Bringing AI Assistance to the Open Food Facts website

The collaborative effort to grow the Open Food Facts database also happens extensively on our website. Contributors often upload photos taken earlier or work through batches of products needing data completion from the mobile app. To support these users, we’ve developed a similar AI-assisted workflow for the web platform.

When viewing a product page on the Open Food Facts website (while logged in), if a nutrition table image is available, contributors see an option to use Nutri-Sight. The results are presented via a dedicated web component.

This web component functions much like the interface in the mobile app:

  • It displays the nutrition table image alongside the data fields.
  • It highlights the values suggested by the Nutri-Sight AI.
  • It allows the contributor to easily confirm or correct each value before saving.

The beauty of encapsulating this functionality in a web component is its reusability. Any third-party website or web application can embed this component with just a few lines of code. This allows other platforms focused on food, health, or sustainability to integrate Open Food Facts’ nutrition data validation directly into their own user flows, leveraging our AI and ensuring instant user satisfaction while contributing back to Open Food Facts.

Growing Ecosystem: Third-Party Adoption

The core philosophy of Open Food Facts is openness and collaboration. We don’t just want to build great tools for ourselves; we want to empower the entire ecosystem working towards food transparency.

We are therefore thrilled that applications like El Coco, which already uses Open Food Facts data and was a partner in the NutriSight project, are in the process of integrating these new AI-powered validation UIs into their own applications.

By adopting these tools, third-party apps can:

  • Improve the quality and completeness of nutrition data within their own apps.
  • Reduce the friction for their users who want to contribute missing information to get the scores.
  • Benefit directly from the advancements driven by the Open Food Facts community and projects like DRG4Food.
  • Ultimately, contribute to making comprehensive nutritional information more accessible to everyone, everywhere.

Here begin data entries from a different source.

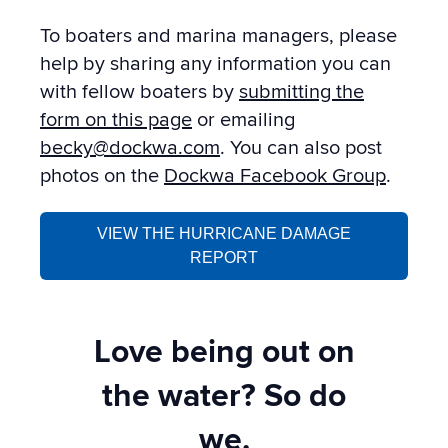
To boaters and marina managers, please
help by sharing any information you can
with fellow boaters by
submitting the
form on this page
or emailing
becky@dockwa.com
. You can also post
photos on the
Dockwa Facebook Group
.
VIEW THE HURRICANE DAMAGE
REPORT
Love being out on
the water? So do
we.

Conclusion: Better Data, Easier Access

With Nutri-Sight, nutrition data collection becomes faster, more accurate, and more collaborative. By integrating these tools into our mobile app and website, and making them available as open-source packages and components for others, we are significantly accelerating our collective mission towards complete food transparency. Whether you’re a user, a contributor, or a developer, these advancements make it easier than ever to be part of the food revolution.

How to get involved 

  • If you are a user of the Open Food Facts application, you can benefit right now from these prediction tools in the mobile application and on the website.
  • If you are a contributor to the database, you can use the Hunger Games platform to quickly validate the nutritional information on a whole host of food products.
  • If you’re a data scientist, you might decide to help us improve the model, extend it to more data or make it available on mobile. You’ll certainly be interested in the model, the data or the training code. 

Many thanks again to the DRG4Food project, funded by the European Commission, which has given us the opportunity to speed up the race towards greater transparency in food.